Filling the void is talented John Hollyfield, part of a thespian troupe of Roter regulars (along with Gena Lee and Monique Fabergé) who never seemed to work for anyone else. As I was only familiar with the larger than life lechers he was to portray on RING OF DESIRE and LITTLE GIRLS LOST, I was pleasantly surprised by his sensitive turn here as nice guy Doug, badgered by wanton wife Renee (Hillary Summers, whose characteristic tendency to overact suits such a sexually frustrated character) to perform his marital duties while he's preoccupied with bringing home the bacon. It's relatively unusual for the men to impress most in adult and Hollyfield's performance is matched by the usually underwhelming R.J. Reynolds (credited as "Steve Event"), generic stud meat on most of his movies, sympathetic as studly next door neighbor David. Just married to Women's Libber Lisa (Julianne Moore lookalike Lee, poised with a pleasingly cultured voice) in a feminist ceremony that has the female Minister pronouncing them "wife and husband", he's not getting his rocks off either as his spouse prefers poetry and conversation in the bedroom and fakes a headache on their wedding night when her husband proves incapable to comply.

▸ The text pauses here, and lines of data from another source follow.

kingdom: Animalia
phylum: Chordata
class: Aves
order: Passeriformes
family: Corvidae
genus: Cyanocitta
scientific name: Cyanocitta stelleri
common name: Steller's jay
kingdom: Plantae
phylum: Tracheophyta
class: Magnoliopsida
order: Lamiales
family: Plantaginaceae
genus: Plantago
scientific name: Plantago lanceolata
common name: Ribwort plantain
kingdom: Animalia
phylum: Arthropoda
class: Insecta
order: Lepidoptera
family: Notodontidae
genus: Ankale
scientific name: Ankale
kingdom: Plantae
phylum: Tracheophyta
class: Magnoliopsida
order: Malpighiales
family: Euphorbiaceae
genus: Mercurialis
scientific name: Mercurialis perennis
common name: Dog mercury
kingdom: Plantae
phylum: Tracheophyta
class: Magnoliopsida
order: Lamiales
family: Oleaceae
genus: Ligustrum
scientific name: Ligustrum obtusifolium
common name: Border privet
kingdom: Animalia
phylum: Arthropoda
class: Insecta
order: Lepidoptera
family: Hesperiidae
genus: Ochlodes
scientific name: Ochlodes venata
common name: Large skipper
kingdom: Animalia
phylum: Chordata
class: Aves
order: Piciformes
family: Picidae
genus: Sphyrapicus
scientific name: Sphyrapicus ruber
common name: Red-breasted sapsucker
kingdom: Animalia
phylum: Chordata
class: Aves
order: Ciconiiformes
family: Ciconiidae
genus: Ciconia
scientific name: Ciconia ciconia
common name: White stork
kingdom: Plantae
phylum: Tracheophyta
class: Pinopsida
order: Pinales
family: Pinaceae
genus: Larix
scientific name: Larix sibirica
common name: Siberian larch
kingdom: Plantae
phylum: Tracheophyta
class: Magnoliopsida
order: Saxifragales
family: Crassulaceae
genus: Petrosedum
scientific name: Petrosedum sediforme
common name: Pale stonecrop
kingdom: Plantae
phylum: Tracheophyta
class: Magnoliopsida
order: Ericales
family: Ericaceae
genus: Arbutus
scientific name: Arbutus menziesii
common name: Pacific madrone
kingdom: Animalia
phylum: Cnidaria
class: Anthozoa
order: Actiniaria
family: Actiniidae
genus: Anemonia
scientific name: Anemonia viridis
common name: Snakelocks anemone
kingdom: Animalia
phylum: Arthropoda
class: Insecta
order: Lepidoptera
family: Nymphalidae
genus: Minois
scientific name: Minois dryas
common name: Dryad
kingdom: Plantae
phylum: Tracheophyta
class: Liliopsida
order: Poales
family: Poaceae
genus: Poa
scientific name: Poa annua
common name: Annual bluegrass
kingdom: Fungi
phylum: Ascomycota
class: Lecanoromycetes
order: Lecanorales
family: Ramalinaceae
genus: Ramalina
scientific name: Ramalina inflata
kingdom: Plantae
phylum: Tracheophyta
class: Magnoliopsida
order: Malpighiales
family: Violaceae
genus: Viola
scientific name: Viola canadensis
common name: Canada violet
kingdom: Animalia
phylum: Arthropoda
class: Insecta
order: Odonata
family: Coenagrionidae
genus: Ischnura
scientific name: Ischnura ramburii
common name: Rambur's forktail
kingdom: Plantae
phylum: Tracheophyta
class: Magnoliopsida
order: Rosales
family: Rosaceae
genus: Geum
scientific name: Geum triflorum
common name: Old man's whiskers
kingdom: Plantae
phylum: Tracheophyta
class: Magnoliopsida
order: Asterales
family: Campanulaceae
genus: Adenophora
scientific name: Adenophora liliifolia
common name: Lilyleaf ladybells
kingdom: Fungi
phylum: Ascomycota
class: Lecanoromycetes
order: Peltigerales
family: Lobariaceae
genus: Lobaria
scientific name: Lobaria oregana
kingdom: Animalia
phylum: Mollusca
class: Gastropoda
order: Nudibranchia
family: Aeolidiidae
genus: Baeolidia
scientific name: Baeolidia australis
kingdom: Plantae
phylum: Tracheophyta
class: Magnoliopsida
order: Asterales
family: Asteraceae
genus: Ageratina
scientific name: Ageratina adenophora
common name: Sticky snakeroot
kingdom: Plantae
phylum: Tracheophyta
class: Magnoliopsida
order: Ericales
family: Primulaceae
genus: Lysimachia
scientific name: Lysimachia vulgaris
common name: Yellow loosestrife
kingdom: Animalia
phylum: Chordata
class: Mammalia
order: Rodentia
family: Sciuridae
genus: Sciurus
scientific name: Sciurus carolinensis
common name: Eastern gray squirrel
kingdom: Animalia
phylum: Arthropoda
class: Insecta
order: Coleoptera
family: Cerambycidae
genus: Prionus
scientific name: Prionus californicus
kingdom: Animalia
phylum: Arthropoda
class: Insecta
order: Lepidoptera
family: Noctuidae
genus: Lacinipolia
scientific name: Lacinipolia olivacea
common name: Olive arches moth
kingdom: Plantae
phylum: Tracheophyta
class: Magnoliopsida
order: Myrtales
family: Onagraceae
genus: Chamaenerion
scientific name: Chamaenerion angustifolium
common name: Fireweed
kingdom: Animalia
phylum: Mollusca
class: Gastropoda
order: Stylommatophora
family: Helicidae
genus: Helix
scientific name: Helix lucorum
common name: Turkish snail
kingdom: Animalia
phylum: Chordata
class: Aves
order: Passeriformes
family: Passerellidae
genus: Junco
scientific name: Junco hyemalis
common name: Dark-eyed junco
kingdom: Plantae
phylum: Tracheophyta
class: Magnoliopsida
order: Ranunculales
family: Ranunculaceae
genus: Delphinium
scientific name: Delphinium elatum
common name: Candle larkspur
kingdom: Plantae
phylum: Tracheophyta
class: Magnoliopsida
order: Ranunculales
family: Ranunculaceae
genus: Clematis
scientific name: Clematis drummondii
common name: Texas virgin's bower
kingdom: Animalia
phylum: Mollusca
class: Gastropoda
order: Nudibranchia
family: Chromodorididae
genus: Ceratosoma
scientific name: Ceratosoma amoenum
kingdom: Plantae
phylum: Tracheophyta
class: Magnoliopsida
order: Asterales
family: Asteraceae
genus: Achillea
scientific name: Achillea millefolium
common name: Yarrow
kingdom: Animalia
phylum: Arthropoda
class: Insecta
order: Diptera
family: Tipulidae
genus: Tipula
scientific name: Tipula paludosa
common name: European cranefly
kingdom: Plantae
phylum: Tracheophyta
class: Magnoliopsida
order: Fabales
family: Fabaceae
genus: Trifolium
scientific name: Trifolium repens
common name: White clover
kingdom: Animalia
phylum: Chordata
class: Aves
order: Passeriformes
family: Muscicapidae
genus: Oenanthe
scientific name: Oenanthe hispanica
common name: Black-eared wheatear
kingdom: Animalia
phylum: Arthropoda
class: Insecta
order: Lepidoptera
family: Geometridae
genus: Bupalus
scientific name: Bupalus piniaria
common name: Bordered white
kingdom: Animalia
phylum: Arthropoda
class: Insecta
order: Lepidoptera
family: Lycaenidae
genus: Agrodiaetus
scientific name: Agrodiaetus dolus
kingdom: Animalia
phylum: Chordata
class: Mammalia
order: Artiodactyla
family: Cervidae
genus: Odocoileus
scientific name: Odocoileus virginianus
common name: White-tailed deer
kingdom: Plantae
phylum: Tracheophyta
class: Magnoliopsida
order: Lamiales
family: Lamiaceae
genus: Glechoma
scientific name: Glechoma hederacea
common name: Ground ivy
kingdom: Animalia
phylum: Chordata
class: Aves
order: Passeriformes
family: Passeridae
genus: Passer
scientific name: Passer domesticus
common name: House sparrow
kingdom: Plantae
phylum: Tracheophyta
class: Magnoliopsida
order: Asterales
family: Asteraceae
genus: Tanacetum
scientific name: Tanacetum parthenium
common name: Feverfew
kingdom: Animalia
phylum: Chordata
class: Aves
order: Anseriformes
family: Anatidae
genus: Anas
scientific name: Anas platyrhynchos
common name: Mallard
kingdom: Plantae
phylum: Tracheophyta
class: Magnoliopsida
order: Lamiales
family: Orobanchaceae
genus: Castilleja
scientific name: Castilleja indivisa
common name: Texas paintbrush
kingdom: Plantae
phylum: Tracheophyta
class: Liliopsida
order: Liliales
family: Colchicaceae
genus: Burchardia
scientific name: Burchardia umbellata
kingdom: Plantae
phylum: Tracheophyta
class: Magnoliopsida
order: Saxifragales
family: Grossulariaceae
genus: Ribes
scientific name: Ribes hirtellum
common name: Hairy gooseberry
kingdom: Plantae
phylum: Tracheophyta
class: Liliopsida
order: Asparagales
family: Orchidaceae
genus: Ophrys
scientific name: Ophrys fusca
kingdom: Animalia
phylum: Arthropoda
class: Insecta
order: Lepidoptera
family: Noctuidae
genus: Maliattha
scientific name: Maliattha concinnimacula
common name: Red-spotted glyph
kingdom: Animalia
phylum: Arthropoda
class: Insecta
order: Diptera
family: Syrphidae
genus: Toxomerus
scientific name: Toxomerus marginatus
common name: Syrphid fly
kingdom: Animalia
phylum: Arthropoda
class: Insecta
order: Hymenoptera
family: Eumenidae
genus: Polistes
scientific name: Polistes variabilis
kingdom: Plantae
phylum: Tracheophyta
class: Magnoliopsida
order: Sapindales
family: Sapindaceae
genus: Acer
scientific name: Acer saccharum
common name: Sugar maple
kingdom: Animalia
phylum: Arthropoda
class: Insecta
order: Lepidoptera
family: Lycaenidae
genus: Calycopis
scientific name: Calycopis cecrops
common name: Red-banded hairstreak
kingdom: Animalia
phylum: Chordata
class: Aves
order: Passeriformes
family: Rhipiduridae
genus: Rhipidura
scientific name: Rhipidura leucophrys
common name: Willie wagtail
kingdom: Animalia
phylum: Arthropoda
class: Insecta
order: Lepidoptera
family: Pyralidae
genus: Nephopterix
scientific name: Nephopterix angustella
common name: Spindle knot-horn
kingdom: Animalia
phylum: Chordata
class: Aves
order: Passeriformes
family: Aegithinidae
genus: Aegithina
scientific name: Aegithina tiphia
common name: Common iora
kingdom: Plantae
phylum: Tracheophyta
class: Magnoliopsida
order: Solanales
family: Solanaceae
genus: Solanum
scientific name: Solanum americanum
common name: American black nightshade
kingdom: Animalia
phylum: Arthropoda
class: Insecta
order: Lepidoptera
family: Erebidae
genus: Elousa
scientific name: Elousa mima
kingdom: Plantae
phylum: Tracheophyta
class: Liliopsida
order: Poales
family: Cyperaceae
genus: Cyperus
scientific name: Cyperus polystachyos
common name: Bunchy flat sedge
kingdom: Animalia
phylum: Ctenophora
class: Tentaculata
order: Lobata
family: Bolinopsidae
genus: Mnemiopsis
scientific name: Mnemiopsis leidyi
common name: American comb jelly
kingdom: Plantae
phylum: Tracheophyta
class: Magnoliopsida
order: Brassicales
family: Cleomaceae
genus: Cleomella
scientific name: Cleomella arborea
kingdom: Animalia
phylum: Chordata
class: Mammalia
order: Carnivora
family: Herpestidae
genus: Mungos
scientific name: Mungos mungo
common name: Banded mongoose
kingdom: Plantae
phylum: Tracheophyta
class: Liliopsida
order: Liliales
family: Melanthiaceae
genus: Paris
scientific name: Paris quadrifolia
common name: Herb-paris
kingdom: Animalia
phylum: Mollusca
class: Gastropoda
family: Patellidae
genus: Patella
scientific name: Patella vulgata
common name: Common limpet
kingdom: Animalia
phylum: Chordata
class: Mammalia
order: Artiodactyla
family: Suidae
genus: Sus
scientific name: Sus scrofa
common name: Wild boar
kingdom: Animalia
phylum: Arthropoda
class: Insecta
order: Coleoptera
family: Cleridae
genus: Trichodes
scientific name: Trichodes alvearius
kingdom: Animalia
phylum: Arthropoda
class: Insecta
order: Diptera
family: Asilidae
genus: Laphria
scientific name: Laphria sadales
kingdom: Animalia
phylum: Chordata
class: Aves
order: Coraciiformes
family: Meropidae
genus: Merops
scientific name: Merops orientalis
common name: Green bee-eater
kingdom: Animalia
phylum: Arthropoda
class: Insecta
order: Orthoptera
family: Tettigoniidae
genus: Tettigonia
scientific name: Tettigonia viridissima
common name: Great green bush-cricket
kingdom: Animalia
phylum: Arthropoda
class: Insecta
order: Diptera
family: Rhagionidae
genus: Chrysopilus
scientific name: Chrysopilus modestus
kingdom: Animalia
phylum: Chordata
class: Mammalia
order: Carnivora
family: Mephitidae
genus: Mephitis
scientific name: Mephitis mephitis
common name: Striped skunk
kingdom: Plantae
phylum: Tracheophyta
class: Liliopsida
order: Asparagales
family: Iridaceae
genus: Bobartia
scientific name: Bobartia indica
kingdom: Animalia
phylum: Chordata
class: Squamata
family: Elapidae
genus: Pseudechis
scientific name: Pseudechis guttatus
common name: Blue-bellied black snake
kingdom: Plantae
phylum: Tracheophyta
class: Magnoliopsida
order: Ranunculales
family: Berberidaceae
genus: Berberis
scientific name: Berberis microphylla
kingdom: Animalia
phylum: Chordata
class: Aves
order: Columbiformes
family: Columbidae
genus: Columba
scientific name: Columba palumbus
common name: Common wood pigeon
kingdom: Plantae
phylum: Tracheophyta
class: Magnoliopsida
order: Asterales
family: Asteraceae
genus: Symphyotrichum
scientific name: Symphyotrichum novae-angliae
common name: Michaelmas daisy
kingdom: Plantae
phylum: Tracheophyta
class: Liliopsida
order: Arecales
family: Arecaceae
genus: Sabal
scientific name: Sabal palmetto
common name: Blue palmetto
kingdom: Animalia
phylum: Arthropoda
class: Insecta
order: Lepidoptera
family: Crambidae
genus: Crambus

Sure, it doesn't take a rocket scientist to see where this is heading but getting there provides half the fun. Preparing for an important meeting with her women's group, Lisa's pressured into performing by her hard-up husband. Tearfully recounting what happened to her hard-bitten posse, she's urged by the rabid Dworkin types to press charges for marital rape. The situation's mirrored by Doug suing Renee when she threatens to cut off his manhood if he doesn't step up his efforts to fulfill her needs ! Both disgruntled duos are about to discover that the grass really is greener at the other side of their white picket fence, ending in orgy bliss (watch out for Jennifer West and Tawny Pearl supplying sexual scenery) as Lisa contentedly sighs she "never thought an extended family could be such fun !" The story's cute and fast-paced, along with sex scenes too brief to wear out their welcome, revealing the director's desire to produce a proper picture that was erotically explicit rather than just plain porn, emphasized by the absence of cum shots. All four leads deliver stellar turns, with frumpy Fabergé (a/k/a "Margaret Monroe") along for the ride as David's devoted secretary offering office relief and typically into it, a claim often insensitively made of the "attractively challenged" by delusional Don Juans. Film's appealingly shot by Christopher Nils, who was to collaborate with fence-straddling fornication filmmaker Sal Grasso a/k/a "Steve Scott" on his gay GREENHORN and straight TOO GOOD TO BE TRUE, the pleasingly punched up color scheme translating well to Essex's long out of print VHS. Only downside's the schizo editing, unfortunately still something of a Roter trademark at this early "experimental" stage, which renders a straightforward narrative unnecessarily confusing, even unintelligible, entire chunks of plot exposition seemingly missing.